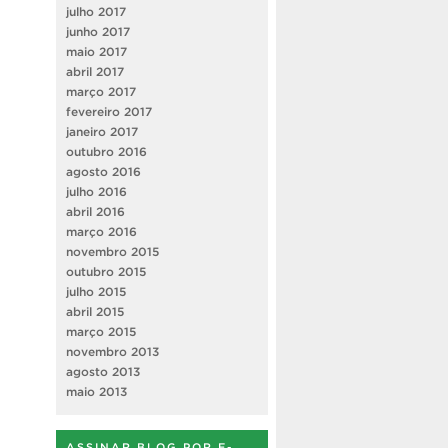
julho 2017
junho 2017
maio 2017
abril 2017
março 2017
fevereiro 2017
janeiro 2017
outubro 2016
agosto 2016
julho 2016
abril 2016
março 2016
novembro 2015
outubro 2015
julho 2015
abril 2015
março 2015
novembro 2013
agosto 2013
maio 2013
ASSINAR BLOG POR E-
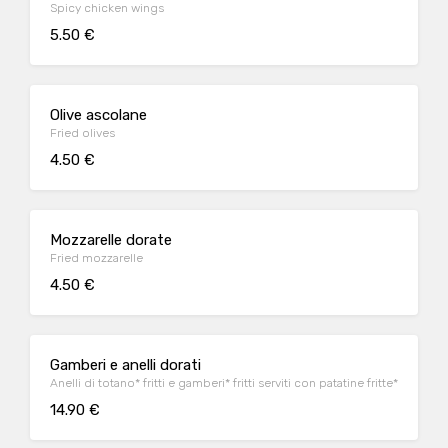
Spicy chicken wings
5.50 €
Olive ascolane
Fried olives
4.50 €
Mozzarelle dorate
Fried mozzarelle
4.50 €
Gamberi e anelli dorati
Anelli di totano* fritti e gamberi* fritti serviti con patatine fritte*
14.90 €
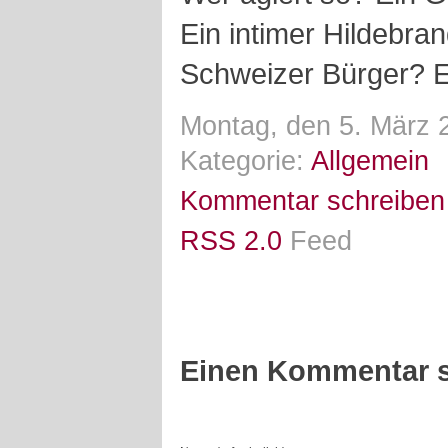
Ein intimer Hildebra
Schweizer Bürger? E
Montag, den 5. März 
Kategorie:
Allgemein
Kommentar schreiben
RSS 2.0
Feed
Einen Kommentar s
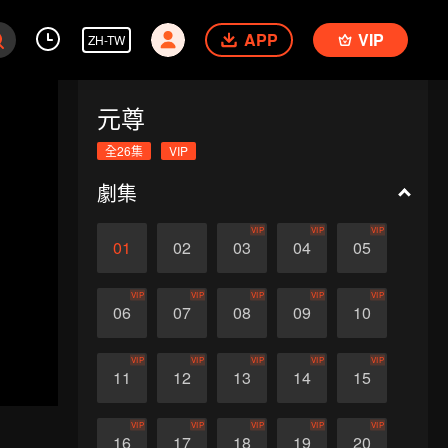
APP
VIP
ZH-TW
元尊
全26集
VIP
劇集
VIP
VIP
VIP
01
02
03
04
05
VIP
VIP
VIP
VIP
VIP
06
07
08
09
10
VIP
VIP
VIP
VIP
VIP
11
12
13
14
15
VIP
VIP
VIP
VIP
VIP
16
17
18
19
20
+ + +
Write out the text of every row above line for line, without changing anything, and leave the pictures out of your answer.

TASK SOLUTION —
julho 2017
junho 2017
maio 2017
abril 2017
março 2017
fevereiro 2017
janeiro 2017
outubro 2016
agosto 2016
julho 2016
abril 2016
março 2016
novembro 2015
outubro 2015
julho 2015
abril 2015
março 2015
novembro 2013
agosto 2013
maio 2013
ASSINAR BLOG POR E-
Spicy chicken wings
5.50 €
Olive ascolane
Fried olives
4.50 €
Mozzarelle dorate
Fried mozzarelle
4.50 €
Gamberi e anelli dorati
Anelli di totano* fritti e gamberi* fritti serviti con patatine fritte*
14.90 €
Ein intimer Hildebra
Schweizer Bürger? E
Montag, den 5. März 
Kategorie:
Allgemein
Kommentar schreiben
RSS 2.0
Feed
Einen Kommentar s
APP
VIP
ZH-TW
元尊
全26集
VIP
劇集
VIP
VIP
VIP
01
02
03
04
05
VIP
VIP
VIP
VIP
VIP
06
07
08
09
10
VIP
VIP
VIP
VIP
VIP
11
12
13
14
15
VIP
VIP
VIP
VIP
VIP
16
17
18
19
20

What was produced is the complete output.